*PASSAGE TO READ:*
Evaluation of the glycemic effect of Ceratonia siliqua pods (Carob) on a streptozotocin-nicotinamide induced diabetic rat model

Materials and chemicals

Streptozotocin (Merck Millipore, Temecula, CA, USA), nicotinamide, sodium citrate monohydrate, phosphate-buffered saline (PBS) and glucose anhydrous (Sigma-Aldrich, St. Louis, MO, USA). Citric acid (Merck, Kenilworth, NJ, USA), glibenclamide (Sigma-Aldrich, USA), formaldehyde (HmbG chemicals, Hamburg, Germany), one-touch glucometer (Accu-Chek Performa, Roche, Mannheim, Germany). Rat Insulin ELISA Kit (ER1113, Wuhan Fine Biological Technology Co., Ltd., China). 2,4,6-Tri (2- pyridyl)-s-triazine, Folin-Ciocalteu reagent and ferric chloride (Sigma-Aldrich, USA). Cellulose extraction thimble (Tokyo Roshi Kaisha, Ltd, Tokyo, Japan), ferrous sulphate heptahydrate (Essex, UK). Amylase and glucosidase enzymes, 3, 5-dinitrosalicylic acid (DNSA) and 4-Nitrophenyl (3-D-glucopyranoside (_P-NPG) substrate, monobasic potassium phosphate and potassium tartrate tetrahydrate (Sigma-Aldrich, USA), α-acarbose 95% (Acros organic, USA). Potato starch (Sigma-Aldrich, USA).

Collection of plant material

Totally, two kilograms of unripe pods of carob were collected from Bani Yousef region, 70 km from Taiz governorate, Yemen. The pods were collected at 8 am, 15th May 2014. The shoots were wrapped in aluminum foil sheets and put in ice-filled box to isolate it from sunlight and external temperature. The unripe carob samples were transported directly to the Laboratory of Pharmacognosy Department, Faculty of Pharmacy, Sana’a University, Yemen. The plant was verified and authenticated by a taxonomist and given a voucher specimen No. (CSL/2014/8/1), which was deposited at the Laboratory of Pharmacognosy, Faculty of Pharmacy, Sana’a University, Yemen.

Chart-based quiz items:
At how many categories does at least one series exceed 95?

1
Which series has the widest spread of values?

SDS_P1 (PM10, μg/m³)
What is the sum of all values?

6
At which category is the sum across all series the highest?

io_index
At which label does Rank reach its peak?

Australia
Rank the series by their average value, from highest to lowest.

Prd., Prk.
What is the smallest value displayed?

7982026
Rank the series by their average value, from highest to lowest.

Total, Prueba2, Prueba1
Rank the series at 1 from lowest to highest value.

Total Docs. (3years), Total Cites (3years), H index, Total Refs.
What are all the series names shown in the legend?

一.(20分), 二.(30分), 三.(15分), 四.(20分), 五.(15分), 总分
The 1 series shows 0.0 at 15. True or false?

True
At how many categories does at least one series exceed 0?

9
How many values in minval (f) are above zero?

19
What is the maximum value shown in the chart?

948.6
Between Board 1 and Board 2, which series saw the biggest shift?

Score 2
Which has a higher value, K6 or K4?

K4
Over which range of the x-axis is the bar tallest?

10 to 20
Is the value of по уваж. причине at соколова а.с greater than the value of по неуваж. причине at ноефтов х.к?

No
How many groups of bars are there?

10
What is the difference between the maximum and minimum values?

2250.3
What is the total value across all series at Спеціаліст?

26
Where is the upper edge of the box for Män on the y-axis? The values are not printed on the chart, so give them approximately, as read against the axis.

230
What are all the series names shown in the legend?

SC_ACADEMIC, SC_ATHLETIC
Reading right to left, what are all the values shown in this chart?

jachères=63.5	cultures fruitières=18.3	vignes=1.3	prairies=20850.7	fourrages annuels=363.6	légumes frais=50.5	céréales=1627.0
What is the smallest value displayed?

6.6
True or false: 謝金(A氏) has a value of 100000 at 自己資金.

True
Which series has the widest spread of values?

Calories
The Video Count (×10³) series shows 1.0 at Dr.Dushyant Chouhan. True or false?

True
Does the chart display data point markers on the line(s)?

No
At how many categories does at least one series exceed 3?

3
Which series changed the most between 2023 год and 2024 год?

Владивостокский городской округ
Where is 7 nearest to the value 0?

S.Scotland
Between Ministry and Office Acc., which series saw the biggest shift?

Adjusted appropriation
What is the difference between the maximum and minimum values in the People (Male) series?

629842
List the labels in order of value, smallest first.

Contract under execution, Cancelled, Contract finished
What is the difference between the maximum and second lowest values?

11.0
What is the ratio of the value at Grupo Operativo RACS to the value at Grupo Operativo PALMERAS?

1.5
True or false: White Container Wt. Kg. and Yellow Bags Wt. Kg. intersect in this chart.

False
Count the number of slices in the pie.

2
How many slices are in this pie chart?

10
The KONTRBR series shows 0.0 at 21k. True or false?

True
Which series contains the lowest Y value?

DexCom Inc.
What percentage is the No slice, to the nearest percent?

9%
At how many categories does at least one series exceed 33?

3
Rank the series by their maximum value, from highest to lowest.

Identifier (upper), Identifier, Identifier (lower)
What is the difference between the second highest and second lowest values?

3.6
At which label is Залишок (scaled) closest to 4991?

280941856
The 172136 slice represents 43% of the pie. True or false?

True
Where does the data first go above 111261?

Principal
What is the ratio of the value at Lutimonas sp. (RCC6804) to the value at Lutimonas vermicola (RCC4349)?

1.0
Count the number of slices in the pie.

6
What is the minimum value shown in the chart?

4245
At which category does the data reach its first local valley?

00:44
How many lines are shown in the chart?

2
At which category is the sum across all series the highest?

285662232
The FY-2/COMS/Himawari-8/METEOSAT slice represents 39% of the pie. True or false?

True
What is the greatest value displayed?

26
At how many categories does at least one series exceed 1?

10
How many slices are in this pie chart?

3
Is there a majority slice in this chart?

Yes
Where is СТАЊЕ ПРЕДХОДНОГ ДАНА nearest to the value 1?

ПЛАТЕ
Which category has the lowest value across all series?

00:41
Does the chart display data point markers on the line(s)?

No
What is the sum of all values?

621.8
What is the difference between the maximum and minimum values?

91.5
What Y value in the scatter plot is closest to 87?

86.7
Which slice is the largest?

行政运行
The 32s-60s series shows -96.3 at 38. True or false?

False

*EXPLORE THE MATERIAL:*
- 1) Reproduce everything in the carob passage from "Collection of plant" down to "Pharmacognosy, Faculty of Pharmacy, Sana’a University, Yemen.".
- 2) Translate this sentence from the carob passage into Spanish: "The pods were collected at 8 am, 15th May 2014."
- 3) Carry on the carob passage with one more paragraph after its final sentence.

*ACTIVITY ANSWERS:*
- 1)
Collection of plant material

Totally, two kilograms of unripe pods of carob were collected from Bani Yousef region, 70 km from Taiz governorate, Yemen. The pods were collected at 8 am, 15th May 2014. The shoots were wrapped in aluminum foil sheets and put in ice-filled box to isolate it from sunlight and external temperature. The unripe carob samples were transported directly to the Laboratory of Pharmacognosy Department, Faculty of Pharmacy, Sana’a University, Yemen. The plant was verified and authenticated by a taxonomist and given a voucher specimen No. (CSL/2014/8/1), which was deposited at the Laboratory of Pharmacognosy, Faculty of Pharmacy, Sana’a University, Yemen.

- 2) Las vainas se recolectaron a las 8 de la mañana del 15 de mayo de 2014.

- 3)
Extraction

The unripe carob pods were washed with purified water to eliminate debris and dried with a fan. Then, the pods were chopped to small pieces and left to dry at room temperature (28.0 ± 2 °C) for three weeks. Next, chopped pieces were ground with a grinder to get fine powder at department of Pharmacy, Faculty of Medicine, University of Malaya. One kilogram of carob powder was extracted using Soxhlet method as previously described with some modification (Jadhav et al., 2009). Extraction process was performed by methanol using Soxhlet extractor under 50 °C. Filter paper (Whatman No. 1) was used to filter the liquid extract. Rotavapor evaporator was used to separate the solutes from the solvents at 40°C and the filtrate was allowed to dry in dark place. Finally, the dried filtered extract was kept under −20 °C for later work.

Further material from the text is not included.